* [What you need to do] Word for word, print out all of the data, omitting every image.

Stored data
____

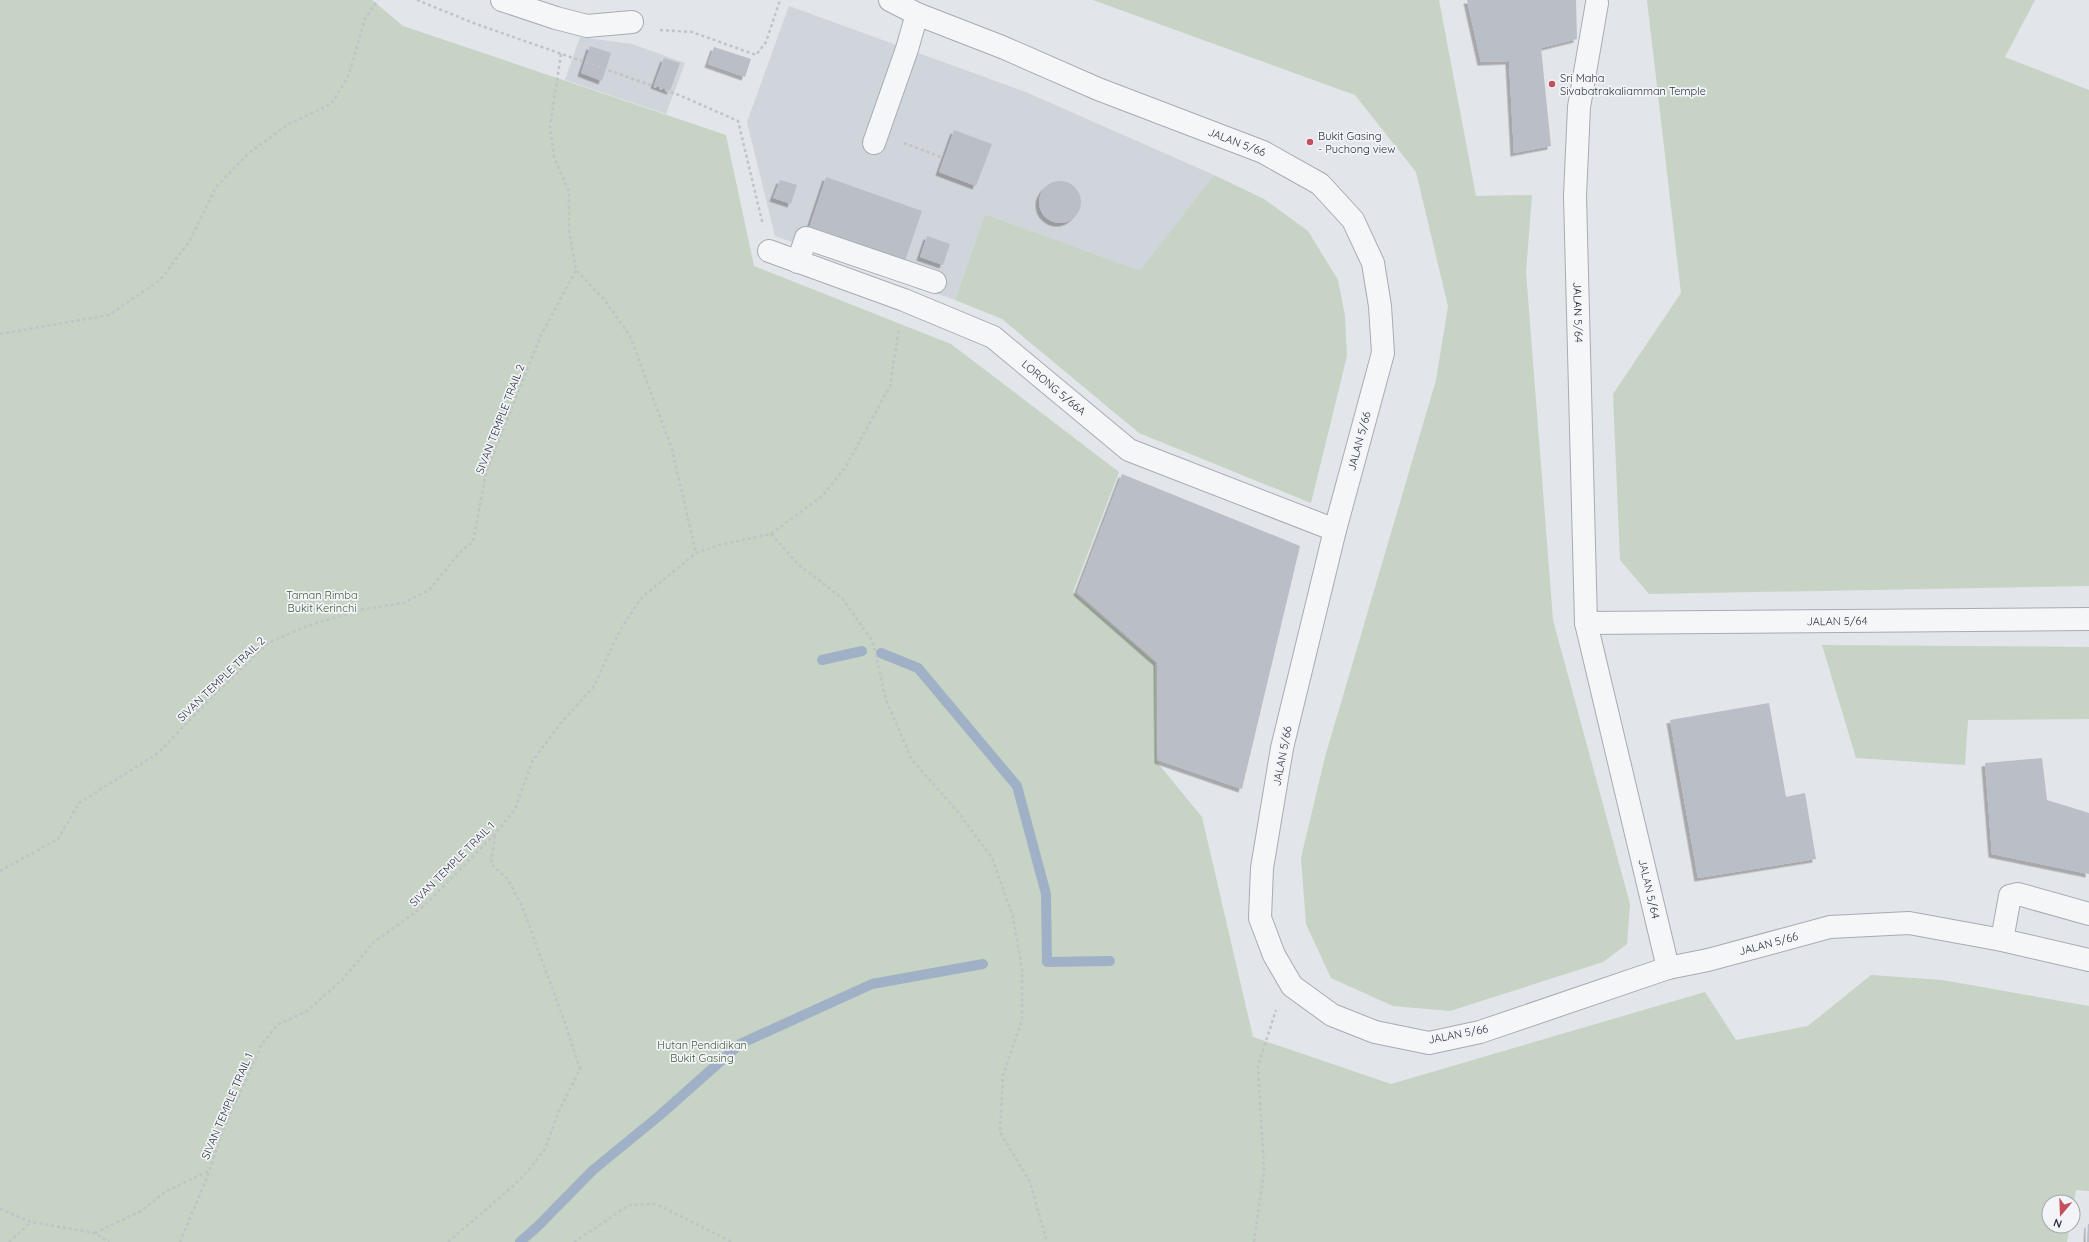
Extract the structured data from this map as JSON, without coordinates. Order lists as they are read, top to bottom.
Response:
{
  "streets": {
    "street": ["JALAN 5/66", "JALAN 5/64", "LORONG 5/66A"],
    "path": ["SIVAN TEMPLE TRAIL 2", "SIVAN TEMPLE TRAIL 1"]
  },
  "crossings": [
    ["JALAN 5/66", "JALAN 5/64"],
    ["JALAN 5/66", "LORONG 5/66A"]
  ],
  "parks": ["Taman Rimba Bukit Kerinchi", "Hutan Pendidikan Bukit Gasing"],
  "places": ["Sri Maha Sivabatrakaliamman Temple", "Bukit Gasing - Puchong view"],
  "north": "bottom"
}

____

* [Solution]
Extract the structured data from this map as JSON, without coordinates. Order lists as they are read, top to bottom.
Response:
{
  "streets": {
    "street": ["JALAN 5/66", "JALAN 5/64", "LORONG 5/66A"],
    "path": ["SIVAN TEMPLE TRAIL 2", "SIVAN TEMPLE TRAIL 1"]
  },
  "crossings": [
    ["JALAN 5/66", "JALAN 5/64"],
    ["JALAN 5/66", "LORONG 5/66A"]
  ],
  "parks": ["Taman Rimba Bukit Kerinchi", "Hutan Pendidikan Bukit Gasing"],
  "places": ["Sri Maha Sivabatrakaliamman Temple", "Bukit Gasing - Puchong view"],
  "north": "bottom"
}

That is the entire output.